For those who have access to raw milk. See the instructions for making clabber here:
http://cheeseforum.org/forum/index.php/topic,1927.0.htmlI've been using clabber to culture my cream cheese and finally had a batch turn out to be just what I wanted, flavor-wise, so I froze a quarter cup of it to use as culture for a future batch.
Wanting to make clabber-cultured cheese, but not having any clabber (too cold in the house for it to get going on it's own), I used that cream cheese culture to clabber a quart of milk. I kept the milk on top of the fridge to keep it warm enough to clabber within 3-4 days. I used half of the clabber to culture 5 gallons of milk and froze the other half in an ice cube tray for future culture.

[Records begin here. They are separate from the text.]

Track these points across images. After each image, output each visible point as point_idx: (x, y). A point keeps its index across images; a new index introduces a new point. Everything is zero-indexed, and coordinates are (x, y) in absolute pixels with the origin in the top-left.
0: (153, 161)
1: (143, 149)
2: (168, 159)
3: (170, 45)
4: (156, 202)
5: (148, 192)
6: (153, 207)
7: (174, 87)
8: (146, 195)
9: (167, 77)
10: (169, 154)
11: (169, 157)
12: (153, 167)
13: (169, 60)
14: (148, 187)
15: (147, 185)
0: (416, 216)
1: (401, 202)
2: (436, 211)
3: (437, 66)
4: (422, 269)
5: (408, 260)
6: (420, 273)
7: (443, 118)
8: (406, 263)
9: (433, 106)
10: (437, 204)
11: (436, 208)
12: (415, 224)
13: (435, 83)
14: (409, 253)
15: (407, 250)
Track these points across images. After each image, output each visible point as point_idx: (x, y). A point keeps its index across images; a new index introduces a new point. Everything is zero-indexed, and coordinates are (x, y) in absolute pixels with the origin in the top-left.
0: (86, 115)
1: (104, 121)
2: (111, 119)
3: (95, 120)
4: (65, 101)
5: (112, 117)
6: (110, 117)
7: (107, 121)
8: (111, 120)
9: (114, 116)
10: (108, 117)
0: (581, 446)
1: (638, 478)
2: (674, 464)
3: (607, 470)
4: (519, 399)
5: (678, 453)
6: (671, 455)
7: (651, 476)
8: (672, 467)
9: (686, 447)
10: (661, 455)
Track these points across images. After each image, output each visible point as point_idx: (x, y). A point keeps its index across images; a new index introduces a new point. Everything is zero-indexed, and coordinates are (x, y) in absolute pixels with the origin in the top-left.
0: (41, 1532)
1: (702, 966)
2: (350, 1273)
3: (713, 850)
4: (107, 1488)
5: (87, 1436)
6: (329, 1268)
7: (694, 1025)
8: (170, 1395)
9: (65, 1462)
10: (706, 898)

I used whole milk for my cheese, which is a fake parmesan that I make by holding the cultured milk at about 70 degrees until it comes to a clean break, then cooking the curd. Long story short, I tasted the cream that had risen to the top by the next morning and found that it had a wonderful sour cream flavor. I skimmed it off, but it was thinner than I wanted, so I put the container on top of the fridge with a cloth over it. In two more days it was a bit thicker than pancake batter, so I put it into containers. I froze some of it and have kept some out for fresh use.
This is incredibly thick, almost like the spreadable cream cheese from the store, yet very smooth and rich. It tastes somewhere between sour cream, butter, and cream cheese, with the best qualities of all three.
I plan on trying to duplicate the results using some of the frozen culture with cream only.